Pendant la guerre d'Algérie, la radio du colonialisme français la diffuse abondamment, espérant s'attirer ainsi les faveurs du bled profond, un pays massivement pauvre, rural et analphabète dont Rimitti exprime l'inconscient collectif. « J'ai chanté à la radio-télé coloniale “J'ai bu et me suis exilée/Ma raison s'est perdue/Mon cœur est malade“. Je faisais allusion à la guerre d’indépendance », raconte l’artiste que les autorités de l’Algérie indépendante ignorent superbement alors que ses 45 tours sont des succès jusqu’à la fin des années 1960. L'Algérie est alors submergée par la prolifération de sa jeunesse et une nouvelle génération de chanteurs quand Rimitti s’installe au début des années 1970 en France où elle anime les fêtes communautaires, chante dans les cafés maghrébins.
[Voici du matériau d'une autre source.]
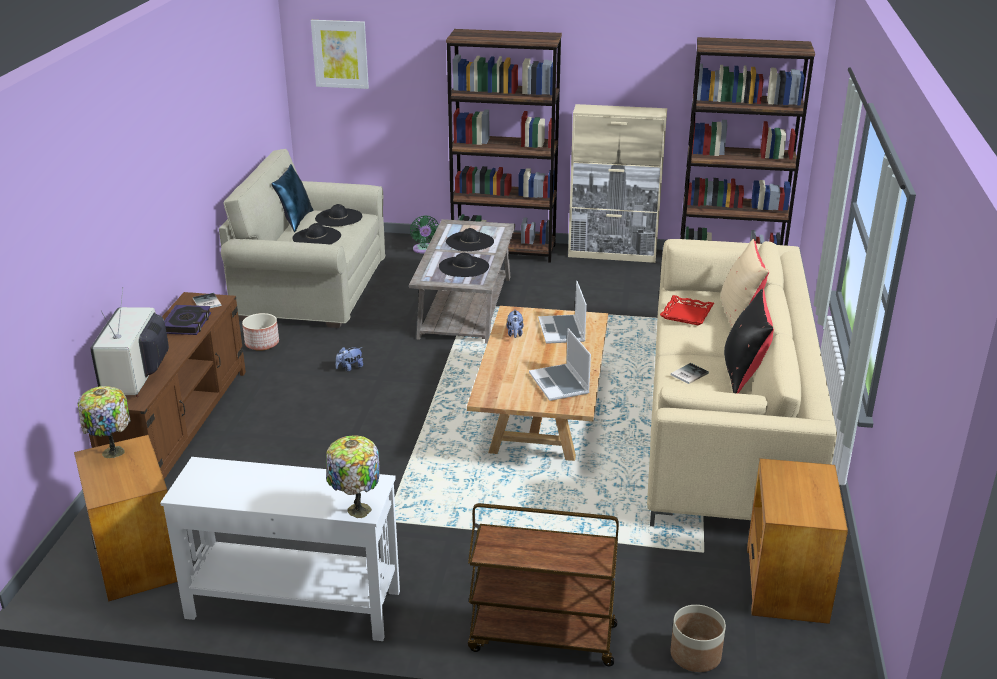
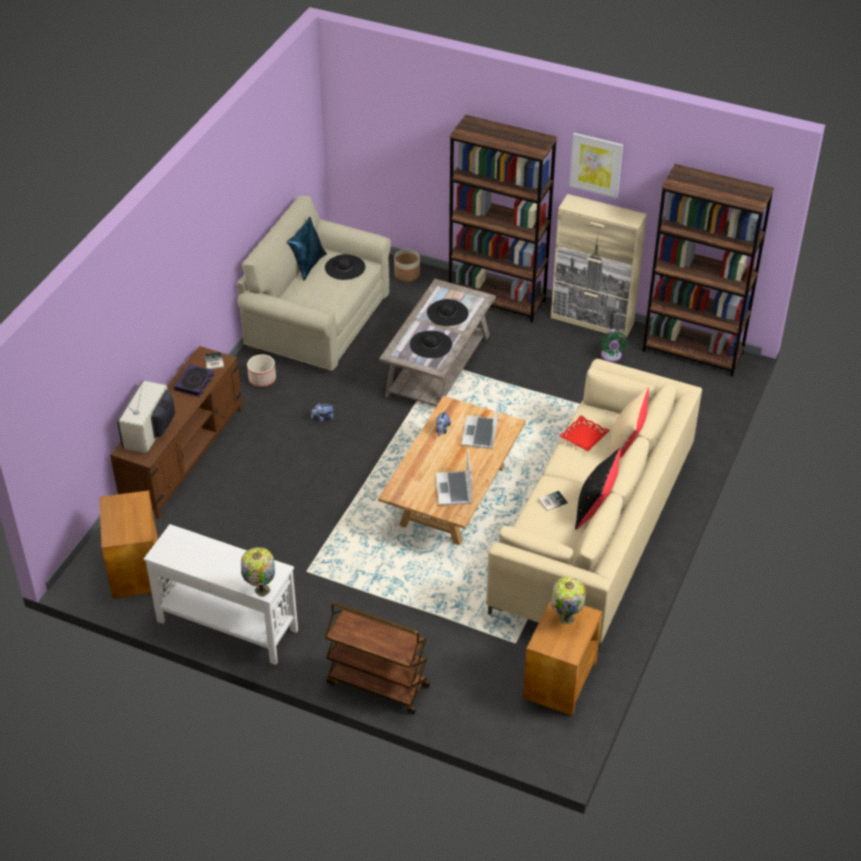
camera: 15 degrees right, 15 degrees up
table lamp [78,386,131,458] -> table lamp moved to [551,577,586,624]
black hat [292,223,341,245] -> none
picture [311,20,369,89] -> picture moved to [569,133,623,198]
green fan [410,215,439,254] -> green fan moved to [600,329,628,362]
planter [670,605,726,672] -> planter moved to [394,249,420,282]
C’est paradoxalement, les jeunes loups du raï moderne, électrique, qu’elle a inspirés et qui l’ont pillée allègrement qui la font découvrir involontairement au public occidental. Les chebs et chabas révélés au fameux et premier festival de raï de Bobigny, au nord de Paris, en janvier 1986 provoquent en février de la même année à la Villette parisienne une anthologie du genre dont la Cheikha aux cheveux de jais et yeux ardents passés au khôl est le centre. Depuis, elle chante régulièrement sur les scènes européennes jusqu'à sa disparition en 2006, au lendemain de sa prestation au Zénith de Paris, sans avoir donné le moindre concert public dans son pays.

Dans les chansons de Rimitti marquées d'onomatopées brûlantes et de halètements significatifs, il est toujours question d'étreintes bien charnelles. Des enregistrements, parfois réalisés à son insu, ayant circulé sous le manteau ou plutôt le burnous vantent crûment le sexe. Toutes les légendes courent sur la chanteuse chez qui sexualité et rapport amoureux courtois sont tellement confondus que l’ambiguïté s’installe dès qu’il est fait référence à la relation entre un homme et une femme. « Je chante tout ce qui m'inspire. Les mots me piquent comme des abeilles », disait-elle.